INSTRUCTIONS FOR THE TASK: Omit the pictures and output exactly the lines from the start of the entries through the line containing "je njihova raznolika".

(Records from a dataset)
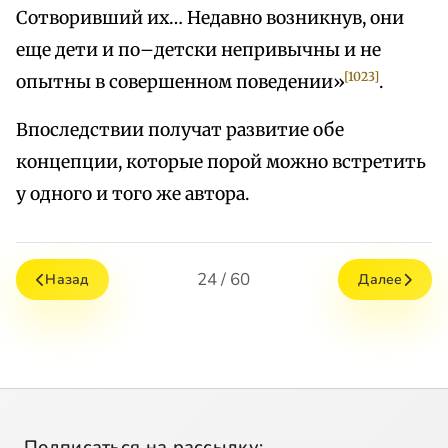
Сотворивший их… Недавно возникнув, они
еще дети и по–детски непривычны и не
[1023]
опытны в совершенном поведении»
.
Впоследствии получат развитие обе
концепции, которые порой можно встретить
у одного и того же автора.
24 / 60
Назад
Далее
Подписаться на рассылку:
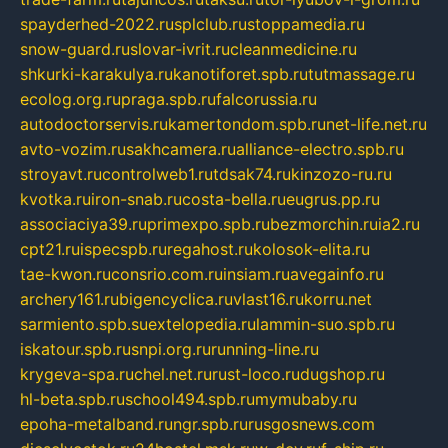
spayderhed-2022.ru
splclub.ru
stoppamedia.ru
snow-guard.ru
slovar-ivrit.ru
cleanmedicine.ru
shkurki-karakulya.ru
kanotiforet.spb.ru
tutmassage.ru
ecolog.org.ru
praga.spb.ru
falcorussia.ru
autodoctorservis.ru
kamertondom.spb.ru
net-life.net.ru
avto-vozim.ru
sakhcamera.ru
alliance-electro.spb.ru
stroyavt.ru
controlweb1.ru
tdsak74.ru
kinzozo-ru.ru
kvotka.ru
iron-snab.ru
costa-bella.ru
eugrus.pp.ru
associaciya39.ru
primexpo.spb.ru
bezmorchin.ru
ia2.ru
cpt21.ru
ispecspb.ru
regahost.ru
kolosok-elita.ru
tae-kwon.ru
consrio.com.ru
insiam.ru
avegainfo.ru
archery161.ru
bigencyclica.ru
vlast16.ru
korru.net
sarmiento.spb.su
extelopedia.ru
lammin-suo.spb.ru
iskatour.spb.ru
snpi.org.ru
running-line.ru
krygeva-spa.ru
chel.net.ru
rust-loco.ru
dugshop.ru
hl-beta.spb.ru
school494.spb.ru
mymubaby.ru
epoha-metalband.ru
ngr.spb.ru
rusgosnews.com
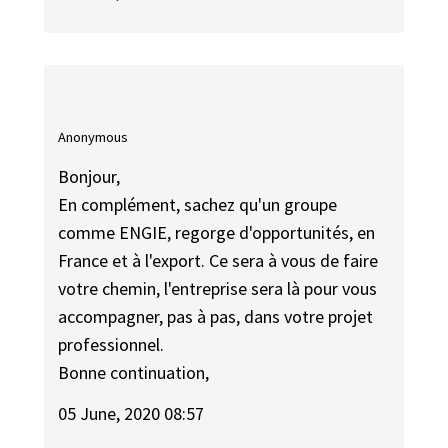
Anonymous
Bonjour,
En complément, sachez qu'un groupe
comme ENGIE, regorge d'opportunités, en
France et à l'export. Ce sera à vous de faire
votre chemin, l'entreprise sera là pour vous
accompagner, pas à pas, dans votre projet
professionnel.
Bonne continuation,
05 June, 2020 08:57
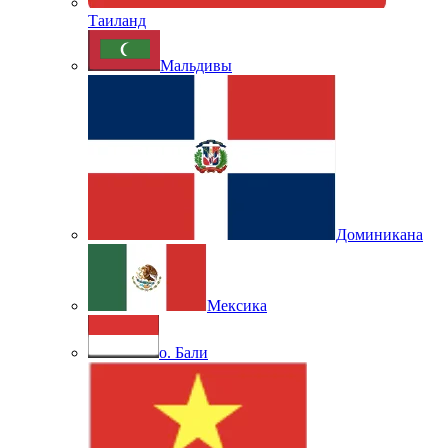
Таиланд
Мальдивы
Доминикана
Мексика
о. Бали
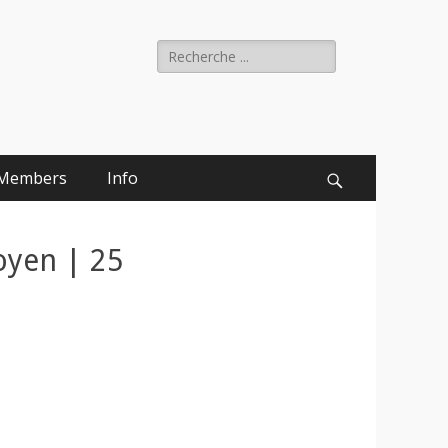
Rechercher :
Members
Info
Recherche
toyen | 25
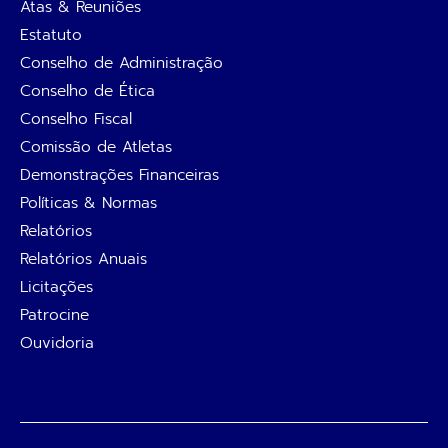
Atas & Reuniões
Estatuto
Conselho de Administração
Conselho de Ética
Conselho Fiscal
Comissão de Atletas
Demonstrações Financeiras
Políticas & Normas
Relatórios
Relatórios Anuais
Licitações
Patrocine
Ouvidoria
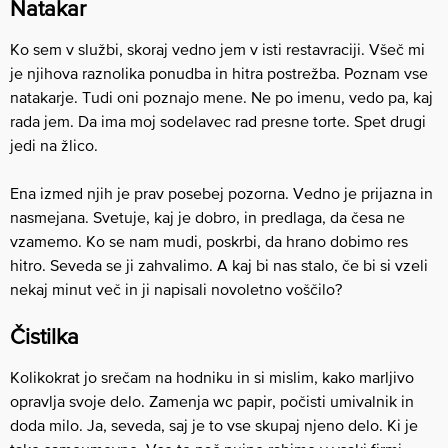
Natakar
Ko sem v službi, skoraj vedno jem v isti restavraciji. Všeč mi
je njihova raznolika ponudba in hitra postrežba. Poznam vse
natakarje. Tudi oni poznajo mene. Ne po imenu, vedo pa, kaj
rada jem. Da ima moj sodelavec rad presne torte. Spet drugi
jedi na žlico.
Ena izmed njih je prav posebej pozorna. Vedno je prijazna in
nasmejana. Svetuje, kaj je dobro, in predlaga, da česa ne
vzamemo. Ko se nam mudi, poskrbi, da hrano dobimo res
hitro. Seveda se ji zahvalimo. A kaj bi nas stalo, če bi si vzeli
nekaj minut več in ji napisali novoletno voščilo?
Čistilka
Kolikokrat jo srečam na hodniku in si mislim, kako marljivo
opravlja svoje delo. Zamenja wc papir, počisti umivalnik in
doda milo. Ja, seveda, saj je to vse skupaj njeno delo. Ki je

EXERCISE SOLUTION:
Сотворивший их… Недавно возникнув, они
еще дети и по–детски непривычны и не
[1023]
опытны в совершенном поведении»
.
Впоследствии получат развитие обе
концепции, которые порой можно встретить
у одного и того же автора.
24 / 60
Назад
Далее
Подписаться на рассылку:
spayderhed-2022.ru
splclub.ru
stoppamedia.ru
snow-guard.ru
slovar-ivrit.ru
cleanmedicine.ru
shkurki-karakulya.ru
kanotiforet.spb.ru
tutmassage.ru
ecolog.org.ru
praga.spb.ru
falcorussia.ru
autodoctorservis.ru
kamertondom.spb.ru
net-life.net.ru
avto-vozim.ru
sakhcamera.ru
alliance-electro.spb.ru
stroyavt.ru
controlweb1.ru
tdsak74.ru
kinzozo-ru.ru
kvotka.ru
iron-snab.ru
costa-bella.ru
eugrus.pp.ru
associaciya39.ru
primexpo.spb.ru
bezmorchin.ru
ia2.ru
cpt21.ru
ispecspb.ru
regahost.ru
kolosok-elita.ru
tae-kwon.ru
consrio.com.ru
insiam.ru
avegainfo.ru
archery161.ru
bigencyclica.ru
vlast16.ru
korru.net
sarmiento.spb.su
extelopedia.ru
lammin-suo.spb.ru
iskatour.spb.ru
snpi.org.ru
running-line.ru
krygeva-spa.ru
chel.net.ru
rust-loco.ru
dugshop.ru
hl-beta.spb.ru
school494.spb.ru
mymubaby.ru
epoha-metalband.ru
ngr.spb.ru
rusgosnews.com
Anonymous
Bonjour,
En complément, sachez qu'un groupe
comme ENGIE, regorge d'opportunités, en
France et à l'export. Ce sera à vous de faire
votre chemin, l'entreprise sera là pour vous
accompagner, pas à pas, dans votre projet
professionnel.
Bonne continuation,
05 June, 2020 08:57
Таиланд
Мальдивы
Доминикана
Мексика
о. Бали
Rechercher :
Members
Info
Recherche
toyen | 25
Atas & Reuniões
Estatuto
Conselho de Administração
Conselho de Ética
Conselho Fiscal
Comissão de Atletas
Demonstrações Financeiras
Políticas & Normas
Relatórios
Relatórios Anuais
Licitações
Patrocine
Ouvidoria
Natakar
Ko sem v službi, skoraj vedno jem v isti restavraciji. Všeč mi
je njihova raznolika ponudba in hitra postrežba. Poznam vse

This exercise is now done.